Harlem is in the grip of a crime wave, with councilwoman-turnged-gangster Mariah Stokes Dillard orchestrating things from behind the scenes. The police can't touch her and all Luke Cage can do is put out fires and try to fight crime on his own (whilst dealing with his own social media fame). Events take a turn for the worse when a Jamaican criminal named "Bushmaster" arrives, hellbent on vengeance against the Stokes family.

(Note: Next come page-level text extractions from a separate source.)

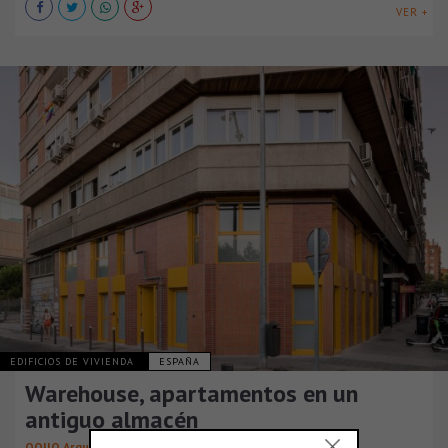
VER +
EDIFICIOS DE VIVIENDA
ESPAÑA
Warehouse, apartamentos en un
antiguo almacén
OOIIO Arquitectura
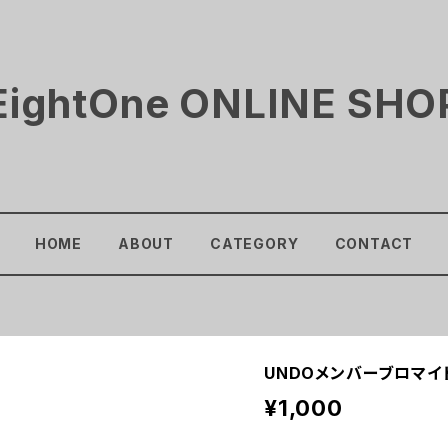
EightOne ONLINE SHO
HOME
ABOUT
CATEGORY
CONTACT
UNDOメンバーブロマイ
¥1,000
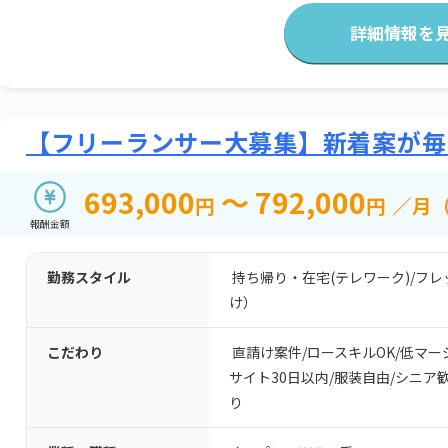
詳細情報を
【フリーランサー大募集】新着案が毎
693,000
～ 792,000
円
円
／月
報酬金額
勤務スタイル
持ち帰り・在宅(テレワーク)
/
フレ
け）
こだわり
直請け案件
/
ロースキルOK
/
低マー
サイト30日以内
/
服装自由
/
シニア
り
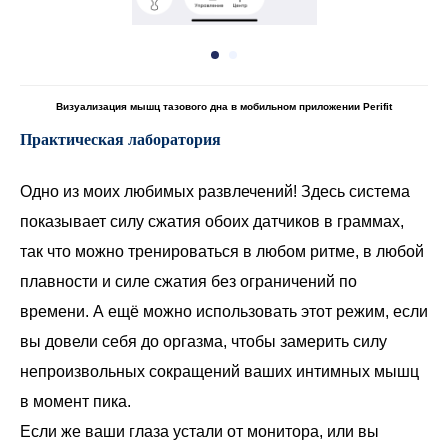
Визуализация мышц тазового дна в мобильном приложении Perifit
Практическая лаборатория
Одно из моих любимых развлечений! Здесь система
показывает силу сжатия обоих датчиков в граммах,
так что можно тренироваться в любом ритме, в любой
плавности и силе сжатия без ограничений по
времени. А ещё можно использовать этот режим, если
вы довели себя до оргазма, чтобы замерить силу
непроизвольных сокращений ваших интимных мышц
в момент пика.
Если же ваши глаза устали от монитора, или вы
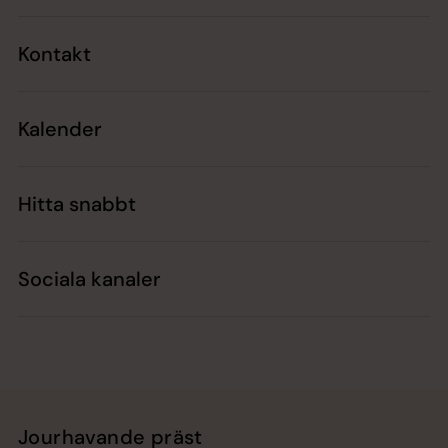
Kontakt
Kalender
Hitta snabbt
Sociala kanaler
Jourhavande präst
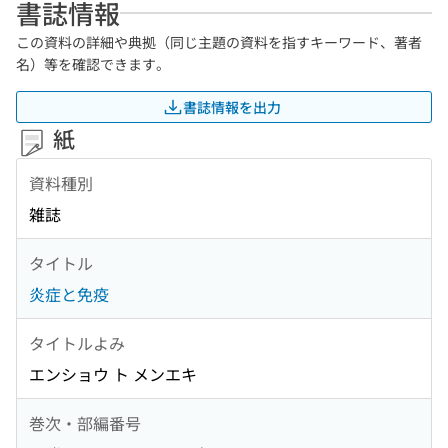
書誌情報
この資料の詳細や典拠（同じ主題の資料を指すキーワード、著者
名）等を確認できます。
書誌情報を出力
紙
資料種別
雑誌
タイトル
炎症と免疫
タイトルよみ
エンショウ ト メンエキ
巻次・部編番号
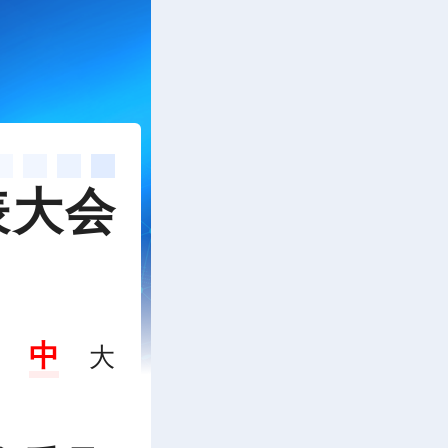
表大会
中
大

The first season of Luke Cage may rank as the weakest of the Marvel/Netflix collaborations so far (despite strong competition from the first season of Iron Fist): an excellent first half, with a strong villain (Mahershala Ali's Cottonmouth) giving way to an absolutely awful second half with a weak antagonist (Erik LaRay Harvey channelling William Shatner levels of ham in his one-note performance as Diamondback), with maybe seven or eight episodes' worth of plot stretched over thirteen hours.

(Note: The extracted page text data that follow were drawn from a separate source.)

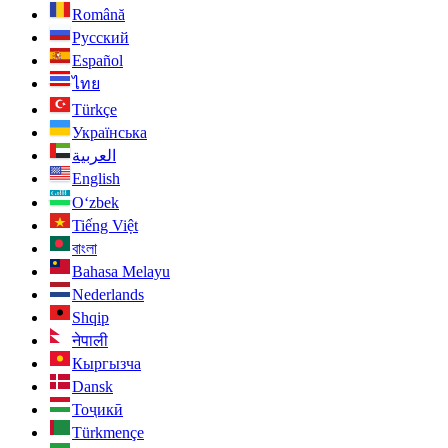
Română
Русский
Español
ไทย
Türkçe
Українська
العربية
English
O‘zbek
Tiếng Việt
বাংলা
Bahasa Melayu
Nederlands
Shqip
नेपाली
Кыргызча
Dansk
Тоҷикӣ
Türkmençe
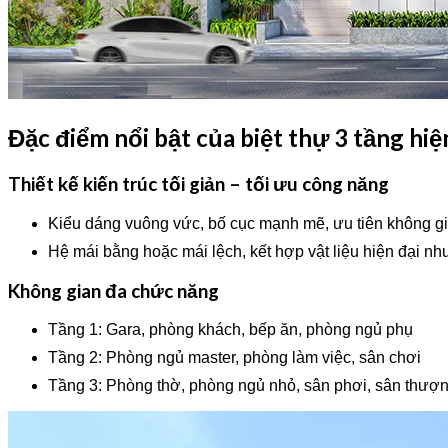
Đặc điểm nổi bật của biệt thự 3 tầng hiệ
Thiết kế kiến trúc tối giản – tối ưu công năng
Kiểu dáng vuông vức, bố cục mạnh mẽ, ưu tiên không g
Hệ mái bằng hoặc mái lệch, kết hợp vật liệu hiện đại như
Không gian đa chức năng
Tầng 1: Gara, phòng khách, bếp ăn, phòng ngủ phụ
Tầng 2: Phòng ngủ master, phòng làm việc, sân chơi
Tầng 3: Phòng thờ, phòng ngủ nhỏ, sân phơi, sân thượ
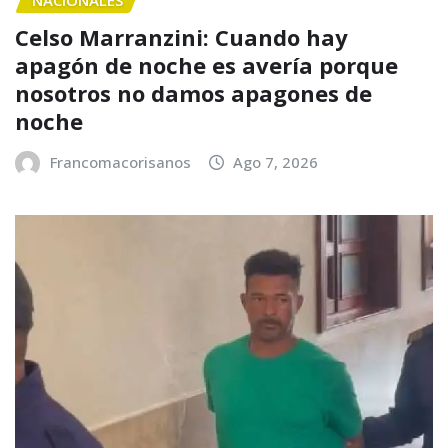
NACIONALES
Celso Marranzini: Cuando hay
apagón de noche es avería porque
nosotros no damos apagones de
noche
Francomacorisanos
Ago 7, 2026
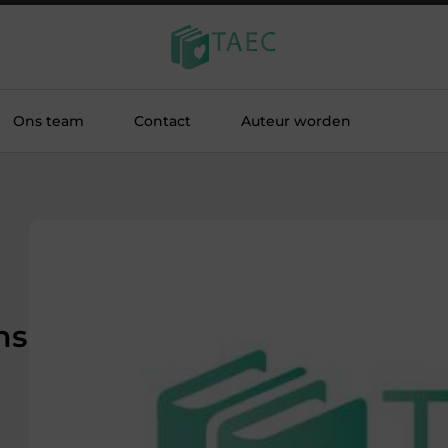
Ons team
Contact
Auteur worden
ns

Season 2 of Luke Cage, annoyingly, manages to take these problems and magnify them. The season is far from a complete write-off, with the actors all being great and some of the storylines and character arcs having promise, but none of it cohering very well. The villain problem is at least alleviated, with the always-splendid Alfre Woodard stepping up as Mariah and Mustafa Shakir (The Night of, The Deuce) giving a charismatic performance as the ridiculously-named Bushmaster. The show also adds some good new acting talent in the form of Reg E. Cathey (The Wire) as Luke's father. Sadly, Cathey passed away shortly after filming of the season was completed.

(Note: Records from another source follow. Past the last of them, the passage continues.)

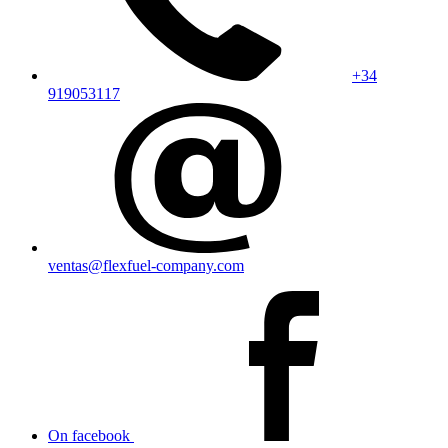
+34
919053117
ventas@flexfuel-company.com
On facebook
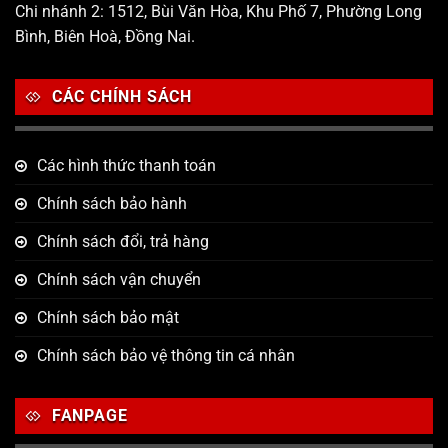
Chi nhánh 2: 1512, Bùi Văn Hòa, Khu Phố 7, Phường Long
Bình, Biên Hoà, Đồng Nai.
CÁC CHÍNH SÁCH
Các hình thức thanh toán
Chính sách bảo hành
Chính sách đổi, trả hàng
Chính sách vận chuyển
Chính sách bảo mật
Chính sách bảo vệ thông tin cá nhân
FANPAGE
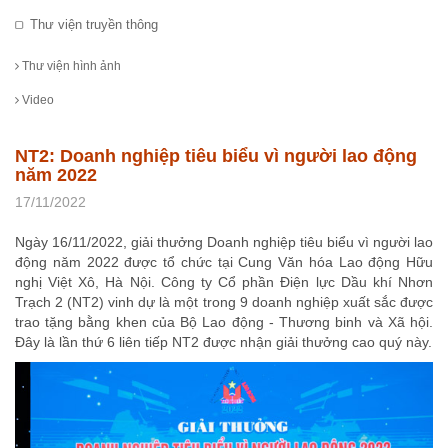
Thư viện truyền thông
Thư viện hình ảnh
Video
NT2: Doanh nghiệp tiêu biểu vì người lao động
năm 2022
17/11/2022
Ngày 16/11/2022, giải thưởng Doanh nghiệp tiêu biểu vì người lao
động năm 2022 được tổ chức tại Cung Văn hóa Lao động Hữu
nghị Việt Xô, Hà Nội. Công ty Cổ phần Điện lực Dầu khí Nhơn
Trạch 2 (NT2) vinh dự là một trong 9 doanh nghiệp xuất sắc được
trao tặng bằng khen của Bộ Lao động - Thương binh và Xã hội.
Đây là lần thứ 6 liên tiếp NT2 được nhận giải thưởng cao quý này.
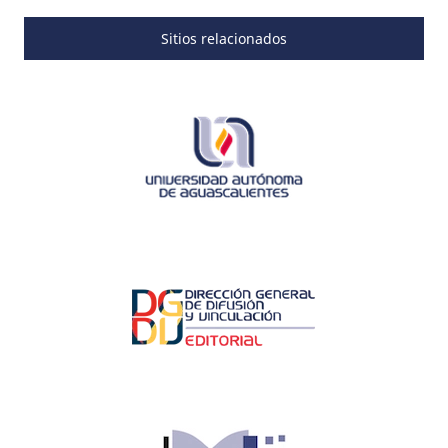
Sitios relacionados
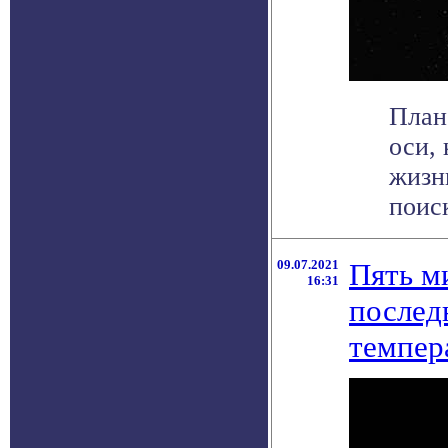
План
оси,
жизн
поиск
09.07.2021
Пять м
16:31
послед
темпер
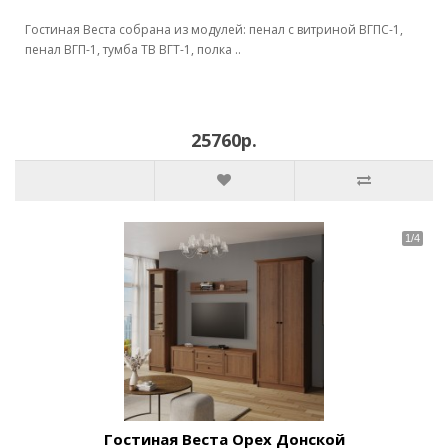
Гостиная Веста собрана из модулей: пенал с витриной ВГПС-1,
пенал ВГП-1, тумба ТВ ВГТ-1, полка ..
25760р.
Гостиная Веста Орех Донской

But the negatives are huge. This time around there are maybe four episodes' worth of plot stretched across thirteen hours. Not just entire episodes, but entire blocks of episodes simply exist to spin their wheels and take neither the plot nor the characters anywhere. It doesn't help that the writers seem to not be on the same page as one another: in early episodes Luke apparently has an anger problem, but this immediately vanishes and is never mentioned again. In another episode recurring secondary villain Shades (Theo Rossi) appears to have genuine remorse (to the point of crying about them) for the deaths of innocent civilians he's caused, and in the next is gloating maniacally about them. Claire Temple (Rosario Dawson) is just dropped from the season when the writers run out of things for her to do. The first episode has a great joke about villains always trying to shoot Luke when they know he can't be hurt, which is undercut by the same thing happening again and again throughout the season. There's also a team-up with Danny Rand/Iron Fist (Finn Jones) which is surprisingly great, but then Rand just disappears from the story with no explanation.
There's a lot of frustration here, mainly because the actors are great when they're given good material to work with, but all too often they're left going round in circles and talking about things we already know about ad infinitum. As a 4-6 episode mini-series, the second season of Luke Cage (**) could have been excellent. As a 13-hour season, it's an all-too-often soulless grind, with bright moments separated by hours of tedium. Easily the weakest season of the Marvel/Netflix collaborations to date. The season is available now on Netflix.